Troops and Taxpayers' shoulder the burden of MOD failings

Today the Public Accounts Committee (PAC) published the results of its long running enquiry into the Ministry of Defence’s (MoD) 20 largest military procurements. Pulling no punches in its criticisms, the report highlights a total cost overrun of £205 million and 96 months of additional ‘slippage’ from set target dates, equivalent to running 40 years late. These are the worst results since 2003. Estimated project costs between these 20 projects now sit in the region of nearly £28 billion, 12% over budget. And the consequences of these failures are clear on the ground; the Army’s new ‘Terrier’ armoured engineer vehicle in more than two years late, and in the mean time soldiers are forced to use far less protected JCB diggers, and at a further additional cost.


Defence procurement is not an easy task, and some of the problems laid out in the report are understandable; demands often change almost as soon as you make an order. The MoD is still trying to reorientate the armed forces to the intense climate and new type of ‘street war’ in Afghanistan and Iraq, in terms of weather just as much as strategy.
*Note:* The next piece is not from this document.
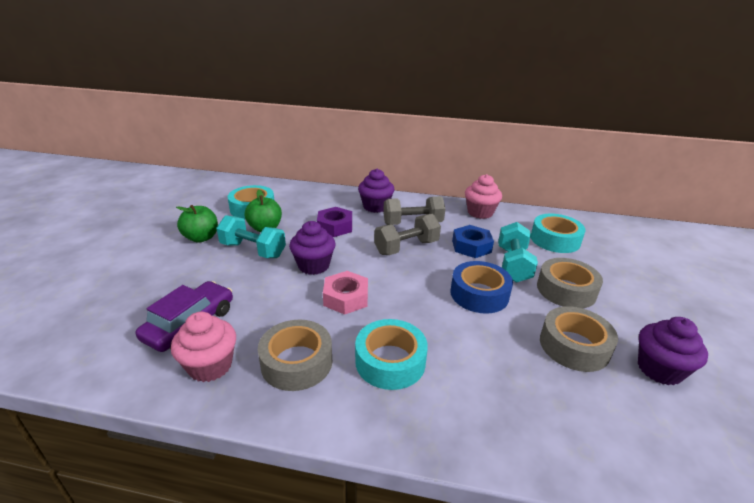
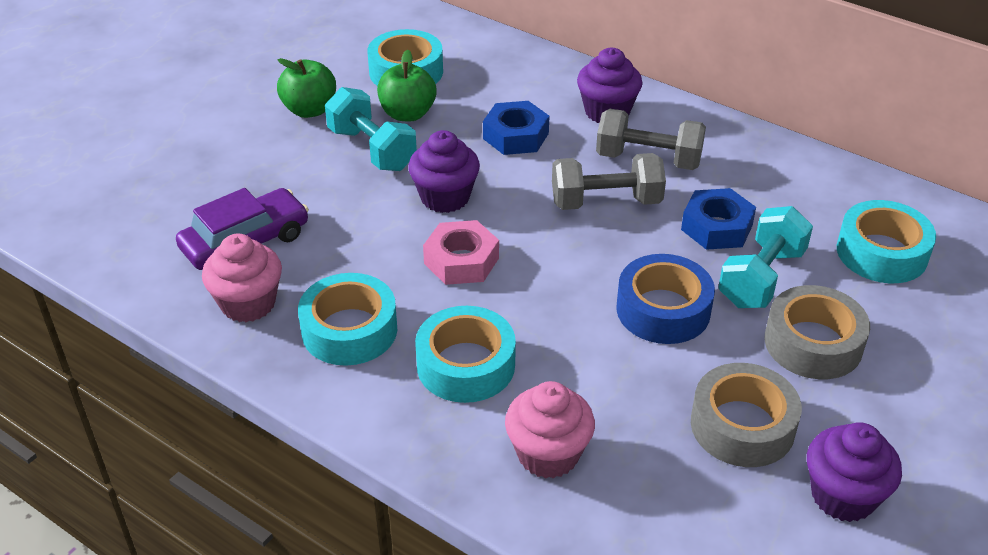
camera: 25 degrees right, 10 degrees up
(297, 362) = (349, 330): grey tape -> turquoise tape
(335, 227) = (515, 136): purple nut -> blue nut
(480, 212) = (787, 166): pink cupcake -> pink cupcake (548, 454)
Transporting around 300,000 personnel and 90 tonnes of freight into two mid-sized conflicts over the last two years, along with responding to rapidly changing needs, is a considerable challenge.


But these are not new problems, and as the PAC Chairman himself points out, the MoD has had 8 years to sort out supply chain problems. It introduced acquisition reforms in 2001, yet the evidence shows it is still failing to make better investment decisions and improve the execution of its projects. The PAC report chronicles widespread poor project ‘management’ and ‘a lack of realism’. It stresses that a more consistent skill level across staff is required.


The lack of realism is illustrated by the use of only one prototype vehicle in assessment and procurement. The Terrier combat vehicle for example (mentioned above), has been delayed by 27 months because of problems with the prototype. There is no alternative vehicle approved, so the army is forced to wait for the problems to be ironed out. The PAC report concludes that the MOD has been not only ‘over-optimistic’, but that it set ‘unachievable cost, time and performance objectives’.


It has been said before, but the MoD must build in proper contingencies in case of project delays. Troops put themselves in the line of fire daily, and part of the agreement is that they are provided with equipment needed to the job; they should not be forced to work with Land Rovers that offer little protection or Hercules jets kept on past their ‘Out of Service’ date. The MOD must work with industry to assess whether the project can be delivered within agreed timescales and with the right level of technical and management skills. It should be more realistic about the costs and delays likely; after half a century of less then glittering procurement, officials must be awake to all possible eventualities, and aware that the worst of them are always likely to happen. Similarly, procurement overseas is understandable if it is the cheapest option, but having a project team based abroad and the MoD team based in the UK (as increasingly happens) has clearly made it difficult to resolve arising problems (the PAC report details). Few private companies would let procurement projects run so staggeringly over time and budget; it is unfair that the troops and taxpayers should continuously shoulder the burden of these failings.